DATASET EXCERPT »
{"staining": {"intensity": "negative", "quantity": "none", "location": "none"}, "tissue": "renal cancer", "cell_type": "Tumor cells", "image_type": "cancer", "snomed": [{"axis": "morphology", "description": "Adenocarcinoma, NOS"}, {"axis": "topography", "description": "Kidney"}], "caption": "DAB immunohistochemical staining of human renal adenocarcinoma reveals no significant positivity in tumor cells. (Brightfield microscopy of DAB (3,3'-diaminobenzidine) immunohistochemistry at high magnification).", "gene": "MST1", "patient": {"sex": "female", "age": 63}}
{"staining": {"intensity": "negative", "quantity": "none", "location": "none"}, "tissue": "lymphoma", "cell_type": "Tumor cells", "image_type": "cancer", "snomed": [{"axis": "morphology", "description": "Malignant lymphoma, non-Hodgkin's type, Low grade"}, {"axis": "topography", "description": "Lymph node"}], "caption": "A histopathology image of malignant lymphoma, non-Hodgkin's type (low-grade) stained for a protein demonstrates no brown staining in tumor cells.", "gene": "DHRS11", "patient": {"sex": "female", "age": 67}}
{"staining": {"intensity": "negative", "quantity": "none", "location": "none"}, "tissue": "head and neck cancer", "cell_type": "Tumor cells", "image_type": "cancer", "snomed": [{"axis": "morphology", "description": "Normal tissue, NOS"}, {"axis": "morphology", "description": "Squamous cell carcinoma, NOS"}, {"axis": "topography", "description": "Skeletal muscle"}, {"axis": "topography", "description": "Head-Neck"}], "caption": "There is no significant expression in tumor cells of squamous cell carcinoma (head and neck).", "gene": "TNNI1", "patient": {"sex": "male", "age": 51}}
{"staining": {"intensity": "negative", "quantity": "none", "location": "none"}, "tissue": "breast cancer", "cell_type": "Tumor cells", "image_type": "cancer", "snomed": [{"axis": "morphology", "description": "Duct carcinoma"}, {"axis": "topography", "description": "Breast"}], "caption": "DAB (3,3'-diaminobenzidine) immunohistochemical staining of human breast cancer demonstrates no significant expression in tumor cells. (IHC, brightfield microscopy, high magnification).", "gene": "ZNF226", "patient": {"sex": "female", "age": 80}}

WORK TO BE COMPLETED » Quote exactly the first line of the data and every line after it through the one holding "non-Hodgkin's type, Low".

RESULT OF THE TASK »
{"staining": {"intensity": "negative", "quantity": "none", "location": "none"}, "tissue": "renal cancer", "cell_type": "Tumor cells", "image_type": "cancer", "snomed": [{"axis": "morphology", "description": "Adenocarcinoma, NOS"}, {"axis": "topography", "description": "Kidney"}], "caption": "DAB immunohistochemical staining of human renal adenocarcinoma reveals no significant positivity in tumor cells. (Brightfield microscopy of DAB (3,3'-diaminobenzidine) immunohistochemistry at high magnification).", "gene": "MST1", "patient": {"sex": "female", "age": 63}}
{"staining": {"intensity": "negative", "quantity": "none", "location": "none"}, "tissue": "lymphoma", "cell_type": "Tumor cells", "image_type": "cancer", "snomed": [{"axis": "morphology", "description": "Malignant lymphoma, non-Hodgkin's type, Low grade"}, {"axis": "topography", "description": "Lymph node"}], "caption": "A histopathology image of malignant lymphoma, non-Hodgkin's type (low-grade) stained for a protein demonstrates no brown staining in tumor cells.", "gene": "DHRS11", "patient": {"sex": "female", "age": 67}}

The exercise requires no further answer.